APMEN caught up with Dr. Lim Beng Siong, senior scientist, PE COI and Anthony Fettig, CEO UNISIG at a seminar tailor-made for local companies to understand the use, co-development, support and maintenance
01

May

Going Deep Into Oil and Gas

Originally posted in Asia Pacific Metalworking Equipment News (APMEN)

APMEN caught up with Dr. Lim Beng Siong, senior scientist, PE COI and Anthony Fettig, CEO UNISIG at a seminar tailor-made for local companies to understand the use, co-development, support and maintenance of deep hole boring and gun drilling machine for the fast growing oil and gas sector.

What is your personal take on the oil and gas industry in this region?

Dr Lim Beng Siong: For oil and gas in this particular region I think most of the jobs are moving over from other parts of the world to this region largely because of cost and proximity. As such, there is a big tendency to move the new parts or more complex parts here. If you bring in more complex parts, there are more difficult holes to drill, and therefore you need more advanced machines to produce them.

Anthony Fettig: What we find are our customers do not necessary move production but they duplicate it. To achieve service proximity, for example, they have production in Houston for complex product and they want to have the same production capability in Singapore or elsewhere in Asia so they can respond quickly to their customers who have rigs in this region. As a result, there is definitely a push to have similar technology or advancing technologies that are available in the US in Singapore.

What is the future technological trend in deep hole drilling in the oil and gas sector?

LBS: Most of the tools will be equipped with sensors. These sensors could be gamma ray sensors or magnetic resonance imaging sensors. When you incorporate these sensors you must have wiring to send power and another set of wires to pick up the status. Sometimes beside the sensors, they even have a tiny hole that acts as a flow line.
This hole becomes a chamber to measure pressure and temperature. When we need to incorporate these features, it becomes very challenging.
We see that in this part of the world, there will be more operators requiring intelligent tools, those that can measure the profile of the terrain and carry out data logging while drilling is taking place.

AF: The holes are getting smaller and deeper. The machinery and tools we are using get pushed to a greater extreme. As such, we always try to build a machine such that the tool is the limitation because when people buy a machine, they expect to use it for 20 to 30 years.

Exotic materials like Inconel and Titanium; do they change
the game in deep hole drilling?

AF: We commonly drill super alloy or proprietary alloys. For proprietary alloys, they are constructed for specific reasons, for example, some are designed to undergo high elongation before breaking. As a result, they are more difficult to work with and in addition, there is no instruction book that comes with the material, so our customers have to use our machine to ‘feel’ their way into the machining process. As such, our machine must be sensitive to allow the engineers to determine the best cutting parameter on the material with very little information to start with.

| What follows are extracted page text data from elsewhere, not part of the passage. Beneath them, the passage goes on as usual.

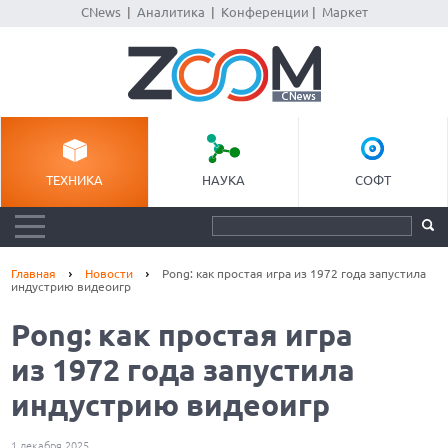
CNews
|
Аналитика
|
Конференции
|
Маркет
ТЕХНИКА
НАУКА
СОФТ
Главная
Новости
Pong: как простая игра из 1972 года запустила
индустрию видеоигр
Pong: как простая игра
из 1972 года запустила
индустрию видеоигр
1 декабря 2025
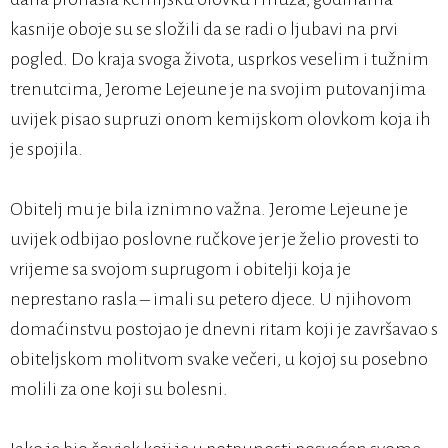
kasnije oboje su se složili da se radi o ljubavi na prvi
pogled. Do kraja svoga života, usprkos veselim i tužnim
trenutcima, Jerome Lejeune je na svojim putovanjima
uvijek pisao supruzi onom kemijskom olovkom koja ih
je spojila.
Obitelj mu je bila iznimno važna. Jerome Lejeune je
uvijek odbijao poslovne ručkove jer je želio provesti to
vrijeme sa svojom suprugom i obitelji koja je
neprestano rasla – imali su petero djece. U njihovom
domaćinstvu postojao je dnevni ritam koji je završavao s
obiteljskom molitvom svake večeri, u kojoj su posebno
molili za one koji su bolesni.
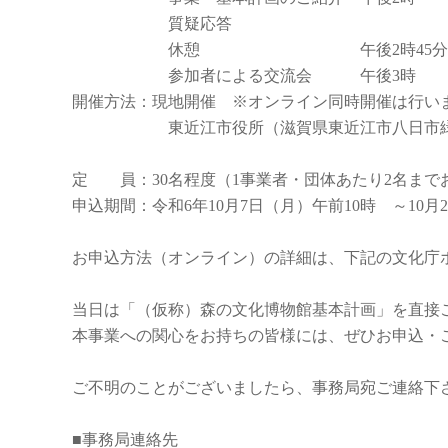
質疑応答 午後2時4
休憩 午後2時45分 ～ 午後
参加者による交流会 午後3時 ～ 
開催方法：現地開催 ※オンライン同時開催は行い
東近江市役所（滋賀県東近江市八日市緑町
定 員：30名程度（1事業者・団体あたり2名まで
申込期間：令和6年10月7日（月）午前10時 ～10月
お申込方法（オンライン）の詳細は、下記の文化庁
当日は「（仮称）森の文化博物館基本計画」を直接
本事業への関心をお持ちの皆様には、ぜひお申込・
ご不明のことがございましたら、事務局宛ご連絡下
■事務局連絡先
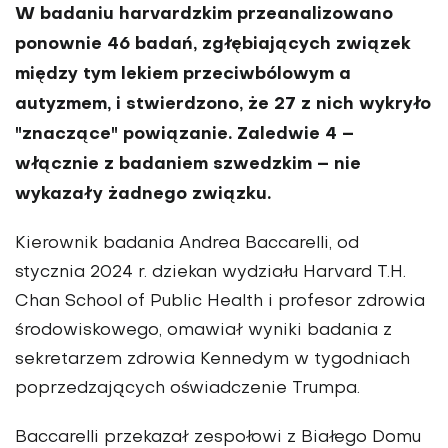
W badaniu harvardzkim przeanalizowano
ponownie 46 badań, zgłębiających związek
między tym lekiem przeciwbólowym a
autyzmem, i stwierdzono, że 27 z nich wykryło
"znaczące" powiązanie. Zaledwie 4 –
włącznie z badaniem szwedzkim – nie
wykazały żadnego związku.
Kierownik badania Andrea Baccarelli, od
stycznia 2024 r. dziekan wydziału Harvard T.H.
Chan School of Public Health i profesor zdrowia
środowiskowego, omawiał wyniki badania z
sekretarzem zdrowia Kennedym w tygodniach
poprzedzających oświadczenie Trumpa.
Baccarelli przekazał zespołowi z Białego Domu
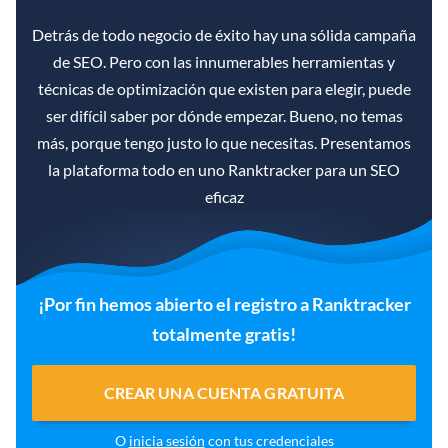
Detrás de todo negocio de éxito hay una sólida campaña
de SEO. Pero con las innumerables herramientas y
técnicas de optimización que existen para elegir, puede
ser difícil saber por dónde empezar. Bueno, no temas
más, porque tengo justo lo que necesitas. Presentamos
la plataforma todo en uno Ranktracker para un SEO
eficaz
¡Por fin hemos abierto el registro a Ranktracker
totalmente gratis!
CREAR UNA CUENTA GRATUITA
O
inicia sesión
con tus credenciales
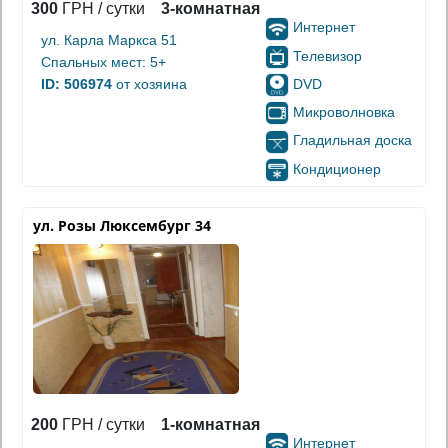
300
ГРН / сутки
3-комнатная
Интернет
ул. Карла Маркса 51
Телевизор
Спальных мест: 5+
DVD
ID: 506974
от хозяина
Микроволновка
Гладильная доска
Кондиционер
ул. Розы Люксембург 34
200
ГРН / сутки
1-комнатная
Интернет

More on Deep Hole Gun Drilling

In the oil & gas sector, deep gun drilled holes are created on extremely hard and corrosion resistant, nickel and chrome-based alloys to serve as safety, control, wire-lines and flow-line holes to allow for effective command, control and communications between the down-hole tools with the surface control crew.

To facilitate communication between surface and the down-hole tools, companies need to create high aspects ratio holes of 700 that are of 5 m deep x 7 mm in diameter to accommodate flow and wire lines. Many of these down-hole tools are now equipped with highly sensitive instruments such as gamma rays, X-rays and magnetic resonance imaging that requires an additional layer of protection using non-magnetic materials such as Inconel 718, Incoly and K-Monel.